Last weekend, I went to Sicamous, BC for the annual Hiscoe/Can-ryu Jiu-jitsu seminar in the Okanagan. We had some fantastic instructors featured including Steve Hiscoe Shihan, 8th degree black belt in Can-ryu, 20-year RCMP veteran police officer and RCMP trainer of trainers. Steve’s topic this year, at my request, was the updated knife defense curriculum.

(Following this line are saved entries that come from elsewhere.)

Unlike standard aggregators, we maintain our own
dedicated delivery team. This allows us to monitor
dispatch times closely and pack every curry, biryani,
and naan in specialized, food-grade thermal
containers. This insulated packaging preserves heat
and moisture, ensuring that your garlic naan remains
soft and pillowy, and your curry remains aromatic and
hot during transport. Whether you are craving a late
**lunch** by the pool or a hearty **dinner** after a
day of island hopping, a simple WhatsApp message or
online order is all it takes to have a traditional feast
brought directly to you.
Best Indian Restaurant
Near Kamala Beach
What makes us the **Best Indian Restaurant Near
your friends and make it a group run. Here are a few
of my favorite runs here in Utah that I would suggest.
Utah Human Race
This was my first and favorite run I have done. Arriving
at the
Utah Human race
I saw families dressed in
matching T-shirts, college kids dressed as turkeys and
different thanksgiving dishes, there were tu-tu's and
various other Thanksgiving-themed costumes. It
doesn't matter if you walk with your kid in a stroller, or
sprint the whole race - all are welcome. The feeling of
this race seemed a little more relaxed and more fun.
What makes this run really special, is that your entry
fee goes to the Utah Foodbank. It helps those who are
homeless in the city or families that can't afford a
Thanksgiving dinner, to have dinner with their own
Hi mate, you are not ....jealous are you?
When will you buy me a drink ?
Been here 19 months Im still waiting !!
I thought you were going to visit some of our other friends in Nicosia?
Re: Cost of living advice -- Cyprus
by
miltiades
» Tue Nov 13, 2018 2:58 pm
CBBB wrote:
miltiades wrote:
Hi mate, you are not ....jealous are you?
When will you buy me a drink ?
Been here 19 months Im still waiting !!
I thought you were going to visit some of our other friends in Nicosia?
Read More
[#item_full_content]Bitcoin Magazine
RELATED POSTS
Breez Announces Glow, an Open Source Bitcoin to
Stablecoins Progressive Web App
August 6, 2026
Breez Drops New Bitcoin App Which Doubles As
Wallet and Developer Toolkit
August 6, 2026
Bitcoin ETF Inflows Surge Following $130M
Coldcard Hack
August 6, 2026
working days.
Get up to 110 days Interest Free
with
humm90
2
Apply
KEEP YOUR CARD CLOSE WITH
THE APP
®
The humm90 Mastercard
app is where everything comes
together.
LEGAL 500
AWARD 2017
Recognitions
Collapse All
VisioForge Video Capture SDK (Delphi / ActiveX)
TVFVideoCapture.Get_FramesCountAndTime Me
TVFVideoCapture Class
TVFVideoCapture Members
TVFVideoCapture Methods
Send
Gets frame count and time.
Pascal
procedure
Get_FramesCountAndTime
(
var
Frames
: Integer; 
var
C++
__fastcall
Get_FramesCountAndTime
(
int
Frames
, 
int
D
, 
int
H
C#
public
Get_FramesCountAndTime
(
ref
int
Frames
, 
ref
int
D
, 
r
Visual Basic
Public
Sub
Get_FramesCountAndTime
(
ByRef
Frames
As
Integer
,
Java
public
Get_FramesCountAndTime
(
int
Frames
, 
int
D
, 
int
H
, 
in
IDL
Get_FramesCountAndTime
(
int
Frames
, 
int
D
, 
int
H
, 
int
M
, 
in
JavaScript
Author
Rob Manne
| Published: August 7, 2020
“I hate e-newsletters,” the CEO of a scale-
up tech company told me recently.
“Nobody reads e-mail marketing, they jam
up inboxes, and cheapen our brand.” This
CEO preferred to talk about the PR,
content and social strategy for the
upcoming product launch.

In Can-ryu Jiu-jitsu, our knife defense, like all our other core techniques follows 4 basic principles: 1) simplicity, 2) gross motor skills, 3) commonality of technique and 4) awareness of the potential for multiple opponents. This is to say that our knife defense is meant to be simple enough to be learned fairly quickly. It uses gross motor skills, which are easier to use, even in the high stress situation of a life-threatening attack. It relies on commonality of technique, using similar techniques for various situations so you’re less likely to freeze up trying to “think” of what to do. And lastly, it is adaptable for use against multiple attackers.
Our knife defense system uses a simple block that protects the arteries and is adaptable for various types of attacks, (i.e. slashing, stabbing, etc.). You use that block as many times as is necessary to either get away or to find the opportunity to close in and control the knife arm at the elbow. Once you have control of the knife arm, you hold on for dear life then use your legs to attack the person, using knees to the groin, shin kicks, foot stomps, whatever is necessary. Once the person is weakened, a simple takedown can be used to get the attacker to the ground.
Here is a short video of Steve Hiscoe Shihan demonstrating an inside block against a left-handed attacker:
Here is another video in which Steve Hiscoe defends against multiple attacks from different angles:
It was an excellent seminar and all who attended appreciated the effectiveness of this system. Thanks to Steve and all the other instructors (including Michael Seamark Shihan, Phil Wiebe Sensei, and Julian Sensei) who led classes at the seminar!